Existing vision-language-action (VLA) models struggle to satisfy quantitative task constraints—such as precisely halting grasping upon reaching a target weight—because their action mappings rely on implicit data-driven modeling without explicit condition monitoring. This work introduces CLAW, the first weight-aware robotic grasping framework. CLAW decouples conditional reasoning from action generation: it processes real-time weight feedback via a fine-tuned CLIP model to produce discrete symbolic commands, which then modulate a flow-based VLA policy π₀ for continuous vision-language-motor control. By integrating symbolic weight reasoning with end-to-end action generation, CLAW achieves robust target-weight accuracy in both single-object grasping and bimanual cooperative manipulation of heterogeneous objects. It significantly outperforms both the base policy π₀ and its fine-tuned variants, demonstrating the efficacy of explicit, symbol-mediated constraint enforcement in VLA systems.
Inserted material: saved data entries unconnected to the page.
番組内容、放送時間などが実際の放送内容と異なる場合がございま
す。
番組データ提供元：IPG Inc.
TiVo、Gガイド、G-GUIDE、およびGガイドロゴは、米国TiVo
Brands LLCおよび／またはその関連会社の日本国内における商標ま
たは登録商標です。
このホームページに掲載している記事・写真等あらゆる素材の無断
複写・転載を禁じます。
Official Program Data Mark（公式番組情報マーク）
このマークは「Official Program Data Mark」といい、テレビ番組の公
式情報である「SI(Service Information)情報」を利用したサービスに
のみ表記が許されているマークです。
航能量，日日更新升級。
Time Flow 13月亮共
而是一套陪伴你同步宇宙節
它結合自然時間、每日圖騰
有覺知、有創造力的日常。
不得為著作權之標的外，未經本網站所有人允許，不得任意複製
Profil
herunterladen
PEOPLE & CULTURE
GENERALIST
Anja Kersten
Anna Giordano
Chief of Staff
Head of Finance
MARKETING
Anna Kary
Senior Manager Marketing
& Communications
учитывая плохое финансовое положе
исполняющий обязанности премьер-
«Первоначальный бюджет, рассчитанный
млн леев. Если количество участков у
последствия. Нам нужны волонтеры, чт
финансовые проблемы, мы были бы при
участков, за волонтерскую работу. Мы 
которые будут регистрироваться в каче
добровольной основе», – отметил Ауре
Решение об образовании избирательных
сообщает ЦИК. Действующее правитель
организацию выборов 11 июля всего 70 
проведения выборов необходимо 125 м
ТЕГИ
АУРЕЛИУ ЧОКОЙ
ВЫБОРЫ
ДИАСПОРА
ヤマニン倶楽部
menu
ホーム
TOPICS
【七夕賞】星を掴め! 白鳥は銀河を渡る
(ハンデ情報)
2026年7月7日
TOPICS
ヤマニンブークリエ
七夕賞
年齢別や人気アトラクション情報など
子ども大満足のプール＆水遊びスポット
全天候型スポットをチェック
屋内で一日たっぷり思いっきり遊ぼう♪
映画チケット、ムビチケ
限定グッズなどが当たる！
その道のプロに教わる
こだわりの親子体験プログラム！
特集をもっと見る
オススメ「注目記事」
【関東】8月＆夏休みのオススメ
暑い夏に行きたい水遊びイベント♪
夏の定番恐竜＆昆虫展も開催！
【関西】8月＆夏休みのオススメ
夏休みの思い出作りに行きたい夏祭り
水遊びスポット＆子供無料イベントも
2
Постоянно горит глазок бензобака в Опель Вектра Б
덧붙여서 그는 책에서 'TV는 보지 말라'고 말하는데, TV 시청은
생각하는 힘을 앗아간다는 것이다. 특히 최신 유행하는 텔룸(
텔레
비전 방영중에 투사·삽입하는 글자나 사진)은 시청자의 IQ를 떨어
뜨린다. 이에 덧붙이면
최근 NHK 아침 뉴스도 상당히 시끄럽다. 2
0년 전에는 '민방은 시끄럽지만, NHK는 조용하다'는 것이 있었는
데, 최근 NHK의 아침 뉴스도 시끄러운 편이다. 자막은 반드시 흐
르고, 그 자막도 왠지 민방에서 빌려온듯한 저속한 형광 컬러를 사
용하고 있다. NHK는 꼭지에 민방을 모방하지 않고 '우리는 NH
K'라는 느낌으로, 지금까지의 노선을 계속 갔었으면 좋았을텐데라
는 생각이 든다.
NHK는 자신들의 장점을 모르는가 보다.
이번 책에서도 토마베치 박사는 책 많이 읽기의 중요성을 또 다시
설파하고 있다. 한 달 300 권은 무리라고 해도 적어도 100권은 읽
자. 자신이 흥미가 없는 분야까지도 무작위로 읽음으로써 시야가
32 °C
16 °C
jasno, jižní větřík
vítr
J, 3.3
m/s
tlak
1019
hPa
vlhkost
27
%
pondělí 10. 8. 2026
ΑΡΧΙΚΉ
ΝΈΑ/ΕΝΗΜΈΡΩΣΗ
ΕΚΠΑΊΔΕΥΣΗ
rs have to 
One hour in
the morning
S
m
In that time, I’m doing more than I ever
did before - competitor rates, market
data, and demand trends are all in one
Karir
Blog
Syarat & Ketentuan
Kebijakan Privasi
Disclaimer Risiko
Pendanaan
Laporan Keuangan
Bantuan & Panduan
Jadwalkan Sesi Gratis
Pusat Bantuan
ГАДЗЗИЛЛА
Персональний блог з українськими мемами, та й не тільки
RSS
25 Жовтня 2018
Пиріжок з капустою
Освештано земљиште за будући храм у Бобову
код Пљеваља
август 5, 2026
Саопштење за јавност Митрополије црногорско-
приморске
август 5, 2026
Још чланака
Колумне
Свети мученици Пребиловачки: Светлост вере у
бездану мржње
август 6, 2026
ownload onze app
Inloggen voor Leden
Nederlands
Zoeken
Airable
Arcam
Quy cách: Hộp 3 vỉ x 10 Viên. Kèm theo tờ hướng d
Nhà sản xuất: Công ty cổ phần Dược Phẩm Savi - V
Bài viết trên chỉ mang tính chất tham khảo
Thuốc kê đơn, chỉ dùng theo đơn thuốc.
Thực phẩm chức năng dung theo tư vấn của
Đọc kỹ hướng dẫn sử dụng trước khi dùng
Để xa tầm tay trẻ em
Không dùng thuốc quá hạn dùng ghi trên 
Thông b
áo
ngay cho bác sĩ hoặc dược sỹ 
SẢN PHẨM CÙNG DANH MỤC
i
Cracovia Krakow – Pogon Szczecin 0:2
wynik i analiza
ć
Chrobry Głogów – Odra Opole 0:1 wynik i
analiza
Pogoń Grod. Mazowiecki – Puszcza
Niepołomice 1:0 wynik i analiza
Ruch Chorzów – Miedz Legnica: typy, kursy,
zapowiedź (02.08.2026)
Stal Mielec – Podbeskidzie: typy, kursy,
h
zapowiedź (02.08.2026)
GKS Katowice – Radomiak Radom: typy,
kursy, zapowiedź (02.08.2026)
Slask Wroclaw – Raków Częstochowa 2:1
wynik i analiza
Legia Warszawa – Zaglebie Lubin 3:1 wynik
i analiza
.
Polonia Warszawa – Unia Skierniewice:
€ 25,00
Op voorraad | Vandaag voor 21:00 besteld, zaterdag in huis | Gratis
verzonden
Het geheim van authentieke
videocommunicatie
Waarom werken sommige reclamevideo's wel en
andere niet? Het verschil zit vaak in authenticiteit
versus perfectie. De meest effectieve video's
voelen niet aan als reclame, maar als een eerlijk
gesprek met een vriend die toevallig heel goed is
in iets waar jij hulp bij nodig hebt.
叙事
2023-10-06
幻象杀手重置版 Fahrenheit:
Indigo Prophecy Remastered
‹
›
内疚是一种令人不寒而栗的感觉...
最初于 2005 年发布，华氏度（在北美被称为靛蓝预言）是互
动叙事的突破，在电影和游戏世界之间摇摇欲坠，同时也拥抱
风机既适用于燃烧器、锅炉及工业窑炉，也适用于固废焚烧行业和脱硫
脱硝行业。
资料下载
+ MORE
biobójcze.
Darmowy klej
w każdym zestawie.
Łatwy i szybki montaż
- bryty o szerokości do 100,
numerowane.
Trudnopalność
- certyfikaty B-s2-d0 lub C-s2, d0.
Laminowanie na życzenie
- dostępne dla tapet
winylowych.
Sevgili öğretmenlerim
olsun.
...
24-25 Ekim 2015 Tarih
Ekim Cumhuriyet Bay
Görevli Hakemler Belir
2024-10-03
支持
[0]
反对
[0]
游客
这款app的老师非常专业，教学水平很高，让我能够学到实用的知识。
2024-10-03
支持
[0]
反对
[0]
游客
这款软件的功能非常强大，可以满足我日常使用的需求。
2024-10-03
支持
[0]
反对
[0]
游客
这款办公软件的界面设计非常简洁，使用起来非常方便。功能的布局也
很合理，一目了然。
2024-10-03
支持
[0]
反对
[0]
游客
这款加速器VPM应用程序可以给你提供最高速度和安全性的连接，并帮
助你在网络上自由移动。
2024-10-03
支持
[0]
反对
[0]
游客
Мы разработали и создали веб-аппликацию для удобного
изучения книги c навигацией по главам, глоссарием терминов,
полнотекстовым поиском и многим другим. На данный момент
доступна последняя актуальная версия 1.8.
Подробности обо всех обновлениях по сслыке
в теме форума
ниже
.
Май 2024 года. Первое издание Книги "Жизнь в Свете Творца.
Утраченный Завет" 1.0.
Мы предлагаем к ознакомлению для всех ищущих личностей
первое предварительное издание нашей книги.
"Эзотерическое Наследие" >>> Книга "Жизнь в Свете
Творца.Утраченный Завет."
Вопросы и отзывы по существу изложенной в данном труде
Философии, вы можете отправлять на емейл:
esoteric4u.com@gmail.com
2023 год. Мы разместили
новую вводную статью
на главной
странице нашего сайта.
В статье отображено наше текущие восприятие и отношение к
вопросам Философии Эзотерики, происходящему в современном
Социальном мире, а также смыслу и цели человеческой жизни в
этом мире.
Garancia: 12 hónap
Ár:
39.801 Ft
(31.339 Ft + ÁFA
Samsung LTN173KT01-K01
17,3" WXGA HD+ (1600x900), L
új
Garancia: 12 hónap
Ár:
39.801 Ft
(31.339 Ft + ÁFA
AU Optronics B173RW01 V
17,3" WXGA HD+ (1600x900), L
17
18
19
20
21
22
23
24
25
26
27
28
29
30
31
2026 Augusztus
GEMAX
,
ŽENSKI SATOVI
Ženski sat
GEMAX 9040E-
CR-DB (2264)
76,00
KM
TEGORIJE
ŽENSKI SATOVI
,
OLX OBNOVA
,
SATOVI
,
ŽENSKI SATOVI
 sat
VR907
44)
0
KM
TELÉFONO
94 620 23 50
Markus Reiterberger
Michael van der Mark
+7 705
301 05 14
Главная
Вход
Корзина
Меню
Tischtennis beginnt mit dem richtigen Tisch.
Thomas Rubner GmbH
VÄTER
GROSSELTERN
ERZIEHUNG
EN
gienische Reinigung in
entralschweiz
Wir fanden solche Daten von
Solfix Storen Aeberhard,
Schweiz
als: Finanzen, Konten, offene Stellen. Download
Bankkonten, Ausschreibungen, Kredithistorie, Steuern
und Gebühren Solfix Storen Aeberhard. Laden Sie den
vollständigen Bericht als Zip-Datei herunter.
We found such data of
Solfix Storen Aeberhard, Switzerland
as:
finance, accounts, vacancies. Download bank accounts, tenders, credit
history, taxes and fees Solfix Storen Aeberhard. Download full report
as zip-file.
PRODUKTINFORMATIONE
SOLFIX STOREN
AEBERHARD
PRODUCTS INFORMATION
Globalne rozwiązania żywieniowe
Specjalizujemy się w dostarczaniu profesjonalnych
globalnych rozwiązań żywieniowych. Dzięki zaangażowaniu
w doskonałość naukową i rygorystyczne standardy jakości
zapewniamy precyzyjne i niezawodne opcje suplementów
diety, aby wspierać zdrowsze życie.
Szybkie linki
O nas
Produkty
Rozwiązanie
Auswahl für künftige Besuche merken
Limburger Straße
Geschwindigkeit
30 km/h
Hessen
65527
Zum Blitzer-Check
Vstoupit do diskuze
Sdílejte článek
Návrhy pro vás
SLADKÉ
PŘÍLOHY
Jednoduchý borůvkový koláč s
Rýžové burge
Vision-language-action (VLA) models have recently emerged as a promising paradigm for robotic control, enabling end-to-end policies that ground natural language instructions into visuomotor actions. However, current VLAs often struggle to satisfy precise task constraints, such as stopping based on numeric thresholds, since their observation-to-action mappings are implicitly shaped by training data and lack explicit mechanisms for condition monitoring. In this work, we propose CLAW (CLIP-Language-Action for Weight), a framework that decouples condition evaluation from action generation. CLAW leverages a fine-tuned CLIP model as a lightweight prompt generator, which continuously monitors the digital readout of a scale and produces discrete directives based on task-specific weight thresholds. These prompts are then consumed by $π_0$, a flow-based VLA policy, which integrates the prompts with multi-view camera observations to produce continuous robot actions. This design enables CLAW to combine symbolic weight reasoning with high-frequency visuomotor control. We validate CLAW on three experimental setups: single-object grasping and mixed-object tasks requiring dual-arm manipulation. Across all conditions, CLAW reliably executes weight-aware behaviors and outperforms both raw-$π_0$ and fine-tuned $π_0$ models. We have uploaded the videos as supplementary materials.